Department of Mechanical Engineering, University of Canterbury, New Zealand.
GIGA Cardiovascular Science, University of Liege, Liege, Belgium.
Comput Methods Programs Biomed. 2018 Oct;165:77-87. doi: 10.1016/j.cmpb.2018.08.004. Epub 2018 Aug 10.
Mechanical ventilation (MV) is a primary therapy for patients with acute respiratory failure. However, poorly selected ventilator settings can cause further lung damage due to heterogeneity of healthy and damaged alveoli. Varying positive-end-expiratory-pressure (PEEP) to a point of minimum elastance is a lung protective ventilator strategy. However, even low levels of PEEP can lead to ventilator induced lung injury for individuals with highly inflamed pulmonary tissue. Hence, models that could accurately predict peak inspiratory pressures after changes to PEEP could improve clinician confidence in attempting potentially beneficial treatment strategies.
This study develops and validates a physiologically relevant respiratory model that captures elastance and resistance via basis functions within a well-validated single compartment lung model. The model can be personalised using information available at a low PEEP to predict lung mechanics at a higher PEEP. Proof of concept validation is undertaken with data from four patients and eight recruitment manoeuvre arms.
Results show low error when predicting upwards over the clinically relevant pressure range, with the model able to predict peak inspiratory pressure with less than 10% error over 90% of the range of PEEP changes up to 12 cmHO.

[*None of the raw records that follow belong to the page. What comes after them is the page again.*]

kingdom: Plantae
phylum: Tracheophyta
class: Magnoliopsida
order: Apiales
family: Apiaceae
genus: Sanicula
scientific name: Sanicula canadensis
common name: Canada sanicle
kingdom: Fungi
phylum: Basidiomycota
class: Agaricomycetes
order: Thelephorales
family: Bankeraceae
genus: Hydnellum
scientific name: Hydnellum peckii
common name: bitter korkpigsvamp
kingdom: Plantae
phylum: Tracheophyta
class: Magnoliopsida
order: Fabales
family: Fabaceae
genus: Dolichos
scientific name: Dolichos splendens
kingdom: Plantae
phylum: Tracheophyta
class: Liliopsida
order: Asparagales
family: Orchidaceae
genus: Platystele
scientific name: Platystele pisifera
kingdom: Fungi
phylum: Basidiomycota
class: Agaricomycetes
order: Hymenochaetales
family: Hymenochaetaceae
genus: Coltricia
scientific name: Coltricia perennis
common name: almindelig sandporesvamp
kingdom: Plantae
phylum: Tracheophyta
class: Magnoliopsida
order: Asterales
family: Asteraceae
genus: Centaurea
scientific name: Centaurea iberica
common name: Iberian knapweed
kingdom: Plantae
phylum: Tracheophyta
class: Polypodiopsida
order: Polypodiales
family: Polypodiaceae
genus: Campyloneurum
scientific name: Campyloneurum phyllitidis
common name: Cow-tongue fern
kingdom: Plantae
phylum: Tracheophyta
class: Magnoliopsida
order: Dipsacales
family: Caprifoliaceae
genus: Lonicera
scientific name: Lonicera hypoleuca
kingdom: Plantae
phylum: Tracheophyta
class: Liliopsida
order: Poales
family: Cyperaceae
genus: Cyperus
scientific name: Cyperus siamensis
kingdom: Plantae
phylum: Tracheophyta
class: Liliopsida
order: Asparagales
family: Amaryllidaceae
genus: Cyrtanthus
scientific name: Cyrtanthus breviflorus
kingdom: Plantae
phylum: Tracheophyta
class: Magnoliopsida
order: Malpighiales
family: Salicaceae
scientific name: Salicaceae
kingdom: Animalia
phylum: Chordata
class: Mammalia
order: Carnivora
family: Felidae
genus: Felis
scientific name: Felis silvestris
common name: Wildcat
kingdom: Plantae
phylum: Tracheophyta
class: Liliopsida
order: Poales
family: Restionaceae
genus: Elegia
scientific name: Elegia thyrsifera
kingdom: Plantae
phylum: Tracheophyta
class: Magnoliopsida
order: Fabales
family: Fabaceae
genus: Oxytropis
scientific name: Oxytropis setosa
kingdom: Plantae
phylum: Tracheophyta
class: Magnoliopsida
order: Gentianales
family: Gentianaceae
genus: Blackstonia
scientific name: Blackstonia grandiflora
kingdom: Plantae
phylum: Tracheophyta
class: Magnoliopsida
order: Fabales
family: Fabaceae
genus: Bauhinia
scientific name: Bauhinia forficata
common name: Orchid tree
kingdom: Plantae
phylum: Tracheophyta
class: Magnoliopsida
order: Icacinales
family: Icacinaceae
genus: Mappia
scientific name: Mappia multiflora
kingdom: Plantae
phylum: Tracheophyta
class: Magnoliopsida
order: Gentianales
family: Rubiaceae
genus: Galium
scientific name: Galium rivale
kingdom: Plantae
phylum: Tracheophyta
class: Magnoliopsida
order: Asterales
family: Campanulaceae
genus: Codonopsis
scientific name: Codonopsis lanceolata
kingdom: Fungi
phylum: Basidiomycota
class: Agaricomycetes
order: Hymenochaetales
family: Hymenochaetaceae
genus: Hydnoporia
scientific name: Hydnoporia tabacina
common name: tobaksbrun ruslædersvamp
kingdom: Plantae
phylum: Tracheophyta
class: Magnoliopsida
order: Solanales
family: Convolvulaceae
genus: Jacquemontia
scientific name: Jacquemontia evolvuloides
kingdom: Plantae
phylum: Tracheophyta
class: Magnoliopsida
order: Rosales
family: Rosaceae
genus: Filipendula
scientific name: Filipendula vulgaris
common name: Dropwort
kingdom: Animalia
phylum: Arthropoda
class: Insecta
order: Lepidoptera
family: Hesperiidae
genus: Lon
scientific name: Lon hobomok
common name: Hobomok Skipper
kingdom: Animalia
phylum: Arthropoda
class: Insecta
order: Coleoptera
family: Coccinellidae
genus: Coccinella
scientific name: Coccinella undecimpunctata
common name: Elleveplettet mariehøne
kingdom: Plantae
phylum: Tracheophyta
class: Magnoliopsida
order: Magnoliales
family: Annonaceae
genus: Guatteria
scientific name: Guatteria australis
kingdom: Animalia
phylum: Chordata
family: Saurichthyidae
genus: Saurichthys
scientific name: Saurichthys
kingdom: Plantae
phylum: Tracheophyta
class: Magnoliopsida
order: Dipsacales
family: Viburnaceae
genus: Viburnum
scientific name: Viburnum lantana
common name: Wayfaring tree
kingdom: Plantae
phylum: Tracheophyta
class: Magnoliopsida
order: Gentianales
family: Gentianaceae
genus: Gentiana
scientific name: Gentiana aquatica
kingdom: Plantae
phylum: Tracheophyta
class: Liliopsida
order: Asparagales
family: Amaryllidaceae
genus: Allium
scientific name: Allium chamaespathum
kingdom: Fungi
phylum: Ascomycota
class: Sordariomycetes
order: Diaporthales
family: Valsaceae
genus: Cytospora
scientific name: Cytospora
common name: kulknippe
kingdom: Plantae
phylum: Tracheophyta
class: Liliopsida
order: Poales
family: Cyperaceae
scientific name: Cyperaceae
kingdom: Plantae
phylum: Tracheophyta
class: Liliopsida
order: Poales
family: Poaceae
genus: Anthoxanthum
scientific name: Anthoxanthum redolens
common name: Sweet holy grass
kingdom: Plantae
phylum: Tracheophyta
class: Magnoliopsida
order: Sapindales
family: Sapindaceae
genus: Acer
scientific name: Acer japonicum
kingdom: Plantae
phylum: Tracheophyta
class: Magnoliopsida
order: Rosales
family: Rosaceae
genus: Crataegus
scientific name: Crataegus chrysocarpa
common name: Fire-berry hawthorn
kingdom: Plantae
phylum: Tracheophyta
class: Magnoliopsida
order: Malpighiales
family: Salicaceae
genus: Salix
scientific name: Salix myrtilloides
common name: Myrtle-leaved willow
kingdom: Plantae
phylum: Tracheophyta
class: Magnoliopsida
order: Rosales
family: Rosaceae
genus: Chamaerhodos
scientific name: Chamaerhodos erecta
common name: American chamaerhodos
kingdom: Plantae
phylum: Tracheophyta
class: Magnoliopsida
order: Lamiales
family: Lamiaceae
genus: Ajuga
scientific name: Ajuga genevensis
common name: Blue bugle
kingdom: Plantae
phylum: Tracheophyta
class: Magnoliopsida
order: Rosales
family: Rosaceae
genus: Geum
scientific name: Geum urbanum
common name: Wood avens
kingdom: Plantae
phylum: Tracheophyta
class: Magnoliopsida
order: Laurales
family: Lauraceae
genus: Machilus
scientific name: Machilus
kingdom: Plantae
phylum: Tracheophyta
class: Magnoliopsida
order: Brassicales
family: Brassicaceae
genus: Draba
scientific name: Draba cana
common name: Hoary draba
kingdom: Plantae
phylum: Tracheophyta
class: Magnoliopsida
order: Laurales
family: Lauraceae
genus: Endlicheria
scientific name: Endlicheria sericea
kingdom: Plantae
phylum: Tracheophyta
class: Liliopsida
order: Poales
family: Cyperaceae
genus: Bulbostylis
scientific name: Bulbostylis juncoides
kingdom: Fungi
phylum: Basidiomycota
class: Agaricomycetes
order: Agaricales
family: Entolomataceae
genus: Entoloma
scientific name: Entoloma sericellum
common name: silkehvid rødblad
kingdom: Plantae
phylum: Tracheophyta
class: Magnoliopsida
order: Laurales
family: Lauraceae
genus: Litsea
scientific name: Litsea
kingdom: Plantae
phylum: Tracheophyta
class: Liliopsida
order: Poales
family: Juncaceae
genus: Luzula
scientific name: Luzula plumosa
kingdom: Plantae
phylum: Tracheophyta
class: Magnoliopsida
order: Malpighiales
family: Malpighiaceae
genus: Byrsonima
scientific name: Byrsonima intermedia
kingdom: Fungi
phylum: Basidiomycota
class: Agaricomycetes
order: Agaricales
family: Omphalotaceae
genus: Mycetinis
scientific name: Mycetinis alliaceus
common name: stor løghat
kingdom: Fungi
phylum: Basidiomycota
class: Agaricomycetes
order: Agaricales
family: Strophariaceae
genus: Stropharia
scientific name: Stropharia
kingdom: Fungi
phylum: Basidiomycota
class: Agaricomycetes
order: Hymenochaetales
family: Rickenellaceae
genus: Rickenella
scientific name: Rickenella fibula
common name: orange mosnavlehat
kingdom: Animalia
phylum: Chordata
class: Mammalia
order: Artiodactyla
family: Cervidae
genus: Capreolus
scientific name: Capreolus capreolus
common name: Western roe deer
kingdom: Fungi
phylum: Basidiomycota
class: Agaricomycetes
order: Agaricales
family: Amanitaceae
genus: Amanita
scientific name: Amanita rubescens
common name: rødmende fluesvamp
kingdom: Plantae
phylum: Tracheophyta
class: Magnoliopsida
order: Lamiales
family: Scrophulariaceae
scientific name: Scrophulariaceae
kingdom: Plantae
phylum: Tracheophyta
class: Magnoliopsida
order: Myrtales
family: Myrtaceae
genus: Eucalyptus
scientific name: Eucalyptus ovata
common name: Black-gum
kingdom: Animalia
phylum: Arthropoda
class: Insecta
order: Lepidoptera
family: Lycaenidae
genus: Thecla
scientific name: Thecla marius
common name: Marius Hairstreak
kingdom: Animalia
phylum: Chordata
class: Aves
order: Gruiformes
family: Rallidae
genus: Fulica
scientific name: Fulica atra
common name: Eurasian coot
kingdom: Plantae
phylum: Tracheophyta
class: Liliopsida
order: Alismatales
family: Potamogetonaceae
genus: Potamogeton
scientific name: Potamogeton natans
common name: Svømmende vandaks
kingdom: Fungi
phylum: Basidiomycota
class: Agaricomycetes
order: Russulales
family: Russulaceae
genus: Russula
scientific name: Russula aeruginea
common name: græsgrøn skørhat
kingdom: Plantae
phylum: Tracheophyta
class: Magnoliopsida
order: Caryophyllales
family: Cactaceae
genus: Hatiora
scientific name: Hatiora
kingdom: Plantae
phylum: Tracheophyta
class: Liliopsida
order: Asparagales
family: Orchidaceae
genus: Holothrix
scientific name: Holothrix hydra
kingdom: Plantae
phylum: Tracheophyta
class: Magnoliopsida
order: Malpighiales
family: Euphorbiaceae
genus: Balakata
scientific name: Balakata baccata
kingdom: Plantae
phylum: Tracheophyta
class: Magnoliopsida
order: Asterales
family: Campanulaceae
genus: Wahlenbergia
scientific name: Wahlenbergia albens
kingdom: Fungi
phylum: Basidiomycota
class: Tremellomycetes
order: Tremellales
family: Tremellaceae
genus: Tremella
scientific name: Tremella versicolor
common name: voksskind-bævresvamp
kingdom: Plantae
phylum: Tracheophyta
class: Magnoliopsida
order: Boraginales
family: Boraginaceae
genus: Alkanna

The results provide an in-silico model-based means of predicting clinically relevant responses to changes in MV therapy, which is the foundation of a first virtual patient for MV.
机械通气(MV)是急性呼吸衰竭患者的主要治疗方法。然而,由于健康和受损肺泡的异质性,选择不当的呼吸机设置可能会导致进一步的肺损伤。将呼气末正压(PEEP)调整到最小顺应性点是一种肺保护性通气策略。然而,即使低水平的 PEEP 也可能导致肺部组织高度炎症的个体发生呼吸机相关性肺损伤。因此,能够准确预测 PEEP 变化后吸气峰压的模型可以提高临床医生对尝试潜在有益治疗策略的信心。
本研究开发并验证了一种生理相关的呼吸模型,该模型通过基础函数在经过良好验证的单室肺模型中捕获顺应性和阻力。该模型可以使用低 PEEP 下可用的信息进行个性化设置,以预测较高 PEEP 下的肺力学。使用来自 4 名患者和 8 个募集操作臂的数据进行概念验证。
结果表明,在预测向上的临床相关压力范围内,误差较低,模型能够以低于 10%的误差预测吸气峰压,在高达 12cmH2O 的 PEEP 变化范围内,预测成功率超过 90%。
研究结果提供了一种基于模型的计算方法,可以预测 MV 治疗变化时的临床相关反应,这是第一个 MV 虚拟患者的基础。